*GOAL OF THE EXERCISE*:
Copy out, word for word, the stretch of the records from the line containing "को बन्ला नेपाल प्रहरीको ३१औं आईजीपी ?" through the end of the records. Leave the pictures out of your answer.

+++

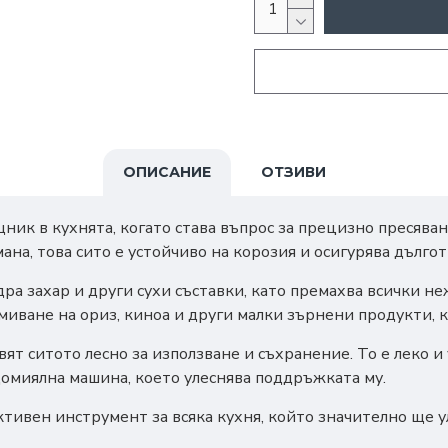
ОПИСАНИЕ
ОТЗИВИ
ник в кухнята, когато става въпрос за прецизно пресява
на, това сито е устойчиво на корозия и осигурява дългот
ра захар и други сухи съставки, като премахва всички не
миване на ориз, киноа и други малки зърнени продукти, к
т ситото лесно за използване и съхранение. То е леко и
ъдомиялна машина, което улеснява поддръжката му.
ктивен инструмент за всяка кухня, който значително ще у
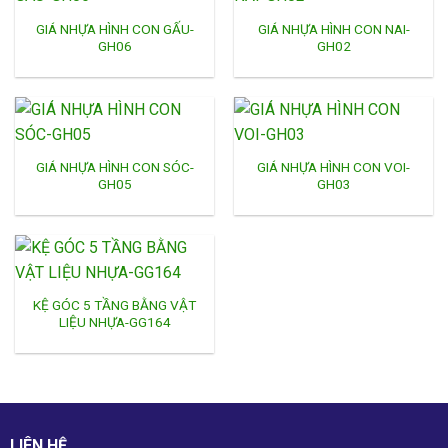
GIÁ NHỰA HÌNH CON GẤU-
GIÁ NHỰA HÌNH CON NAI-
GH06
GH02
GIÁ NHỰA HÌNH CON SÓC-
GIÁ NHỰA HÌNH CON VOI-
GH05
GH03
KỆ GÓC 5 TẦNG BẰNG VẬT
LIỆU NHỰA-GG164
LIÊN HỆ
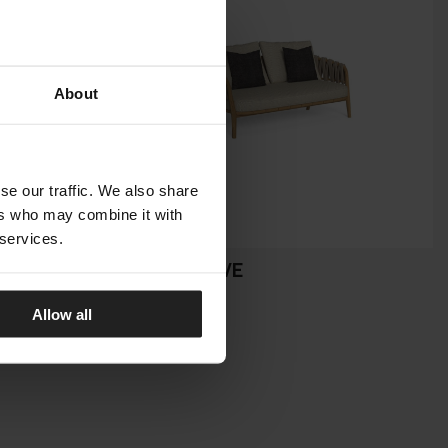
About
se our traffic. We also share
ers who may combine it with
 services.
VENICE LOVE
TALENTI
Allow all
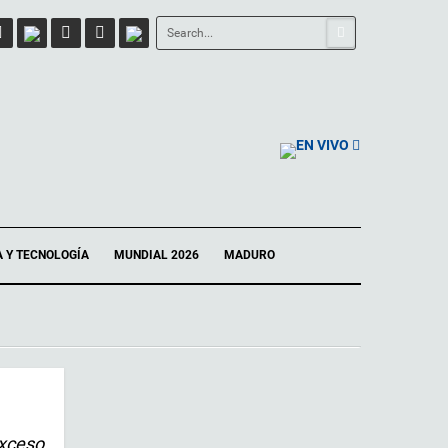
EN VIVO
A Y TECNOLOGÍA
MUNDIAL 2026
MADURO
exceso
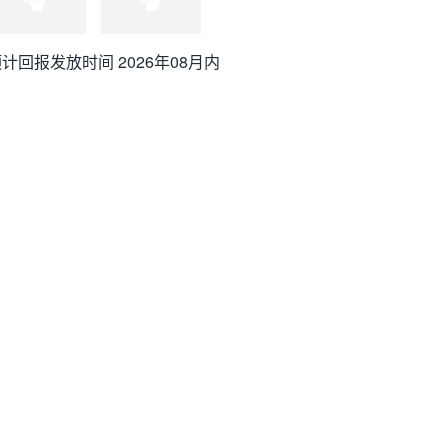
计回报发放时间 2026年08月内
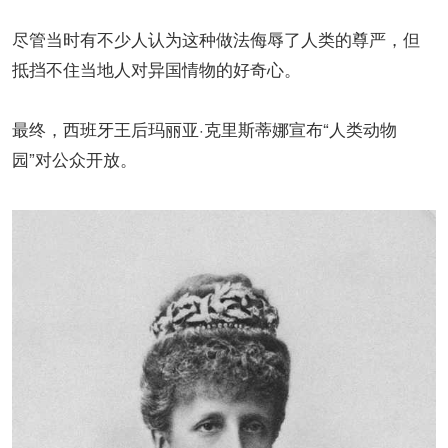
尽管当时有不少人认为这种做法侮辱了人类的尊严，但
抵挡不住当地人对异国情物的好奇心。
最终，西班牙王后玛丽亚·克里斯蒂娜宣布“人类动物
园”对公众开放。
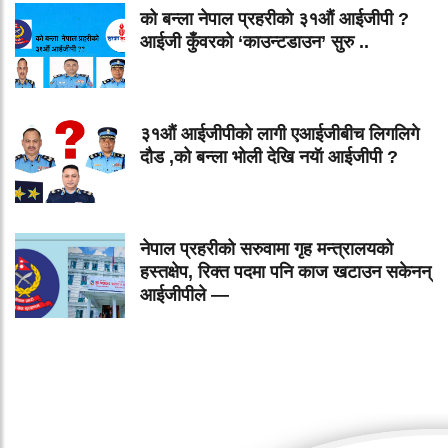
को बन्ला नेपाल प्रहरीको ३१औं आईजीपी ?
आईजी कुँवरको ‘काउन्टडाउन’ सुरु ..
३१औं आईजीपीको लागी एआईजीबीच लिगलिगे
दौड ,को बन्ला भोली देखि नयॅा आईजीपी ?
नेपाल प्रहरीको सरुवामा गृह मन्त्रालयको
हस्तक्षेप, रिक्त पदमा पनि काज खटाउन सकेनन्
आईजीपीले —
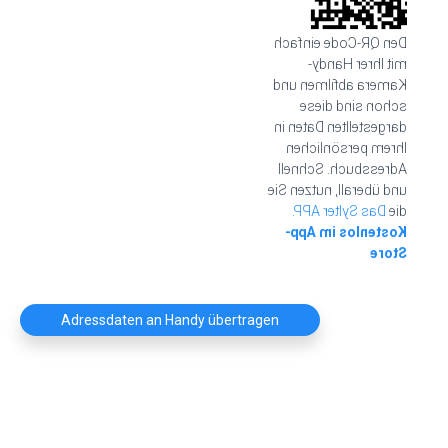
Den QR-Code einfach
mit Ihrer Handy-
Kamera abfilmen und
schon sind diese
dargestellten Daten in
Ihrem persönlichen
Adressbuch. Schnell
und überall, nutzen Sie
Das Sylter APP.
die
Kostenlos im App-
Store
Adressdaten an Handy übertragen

+++

*ANSWER FOR THIS EXERCISE*:
को बन्ला नेपाल प्रहरीको ३१औं आईजीपी ?
आईजी कुँवरको ‘काउन्टडाउन’ सुरु ..
३१औं आईजीपीको लागी एआईजीबीच लिगलिगे
दौड ,को बन्ला भोली देखि नयॅा आईजीपी ?
नेपाल प्रहरीको सरुवामा गृह मन्त्रालयको
हस्तक्षेप, रिक्त पदमा पनि काज खटाउन सकेनन्
आईजीपीले —
Den QR-Code einfach
mit Ihrer Handy-
Kamera abfilmen und
schon sind diese
dargestellten Daten in
Ihrem persönlichen
Adressbuch. Schnell
und überall, nutzen Sie
Das Sylter APP.
die
Kostenlos im App-
Store
Adressdaten an Handy übertragen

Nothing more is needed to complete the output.